1 pound Salmon fillet, rinsed and patted dry
2-13.5oz cans Coconut Milk(unsweetened)
3 Tbs Oil(I used HO Sunflower)
2-4 Tbs Thai Panang Curry Paste(I use Mae Ploy or Aroy-D brands)
4 Tbs Palm Sugar(can substitute with granulated sugar)
2-4 Tbs Fish Soy
1/2 head Green Cabbage, sliced coarsely
1-2 Carrots, peeled & sliced
1/2 Red Bell Pepper, sliced
1/2 bunch Cilantro, leaves and stems finely chopped
Preheat oven to 350F
Heat over medium heat, oil and curry paste in large oven proof skillet stirring until they combine into a thiner paste. Add the coconut milk, fish soy and sugar and stir until well mixed. Continue to heat for 2-4 minutes until the sauce thickens. Now I decided to assemble the rest of my ingredients in a large baking dish so that I could pour the sauce over the top, but you can bake them in the skillet if you desire. I loosely covered the bottom of the dish with about 1/3 of the cabbage, then placed the salmon on that, covered the sides and top of the salmon with remaining cabbage and veggies, and smothered it all as evenly as possible with the curry sauce.
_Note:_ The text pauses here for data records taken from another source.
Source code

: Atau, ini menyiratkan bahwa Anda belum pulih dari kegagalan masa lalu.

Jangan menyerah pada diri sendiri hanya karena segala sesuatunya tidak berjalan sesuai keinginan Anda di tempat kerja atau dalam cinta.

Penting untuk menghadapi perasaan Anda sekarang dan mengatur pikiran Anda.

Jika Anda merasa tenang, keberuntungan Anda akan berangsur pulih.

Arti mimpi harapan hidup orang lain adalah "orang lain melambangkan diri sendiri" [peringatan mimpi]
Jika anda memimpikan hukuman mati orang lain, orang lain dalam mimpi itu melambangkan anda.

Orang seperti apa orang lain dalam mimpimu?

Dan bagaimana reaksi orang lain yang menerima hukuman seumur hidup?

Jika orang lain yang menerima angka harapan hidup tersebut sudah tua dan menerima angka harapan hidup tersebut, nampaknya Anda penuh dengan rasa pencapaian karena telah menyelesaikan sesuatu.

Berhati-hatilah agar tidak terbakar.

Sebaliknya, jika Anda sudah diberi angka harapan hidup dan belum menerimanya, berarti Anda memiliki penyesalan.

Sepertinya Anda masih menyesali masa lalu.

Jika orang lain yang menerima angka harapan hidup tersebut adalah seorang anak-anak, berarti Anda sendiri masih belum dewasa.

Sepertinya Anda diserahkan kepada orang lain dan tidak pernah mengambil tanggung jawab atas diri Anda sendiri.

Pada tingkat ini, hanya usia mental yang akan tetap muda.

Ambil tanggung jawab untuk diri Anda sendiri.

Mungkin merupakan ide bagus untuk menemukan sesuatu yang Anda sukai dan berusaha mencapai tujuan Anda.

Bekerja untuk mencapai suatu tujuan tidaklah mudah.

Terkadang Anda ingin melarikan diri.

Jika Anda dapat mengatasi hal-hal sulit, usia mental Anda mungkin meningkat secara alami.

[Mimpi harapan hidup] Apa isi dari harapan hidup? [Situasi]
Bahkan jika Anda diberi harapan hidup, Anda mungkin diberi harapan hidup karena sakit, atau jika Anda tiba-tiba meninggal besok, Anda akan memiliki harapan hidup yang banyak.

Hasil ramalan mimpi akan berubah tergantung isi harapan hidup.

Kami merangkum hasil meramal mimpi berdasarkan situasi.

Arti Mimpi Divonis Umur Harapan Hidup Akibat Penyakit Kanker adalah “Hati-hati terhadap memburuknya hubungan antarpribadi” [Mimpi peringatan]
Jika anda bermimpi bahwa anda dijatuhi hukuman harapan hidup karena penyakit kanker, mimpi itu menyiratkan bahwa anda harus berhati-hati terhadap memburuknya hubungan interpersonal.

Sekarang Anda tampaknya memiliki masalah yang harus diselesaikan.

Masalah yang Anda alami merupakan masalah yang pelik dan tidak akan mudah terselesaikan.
Bake uncovered for about 25 minutes(fork check) remove from oven, stir the sauce a bit, serve over rice, and garnish with the chopped cilantro. This is a quick hearty meal that satisfies the need for heat which can be further increased by adding more curry paste, chopped fresh Thai Chiles, or "Burning Sensations" Thai Red Chile hot sauce.
Enjoy, God bless, and keep it Saucey!!!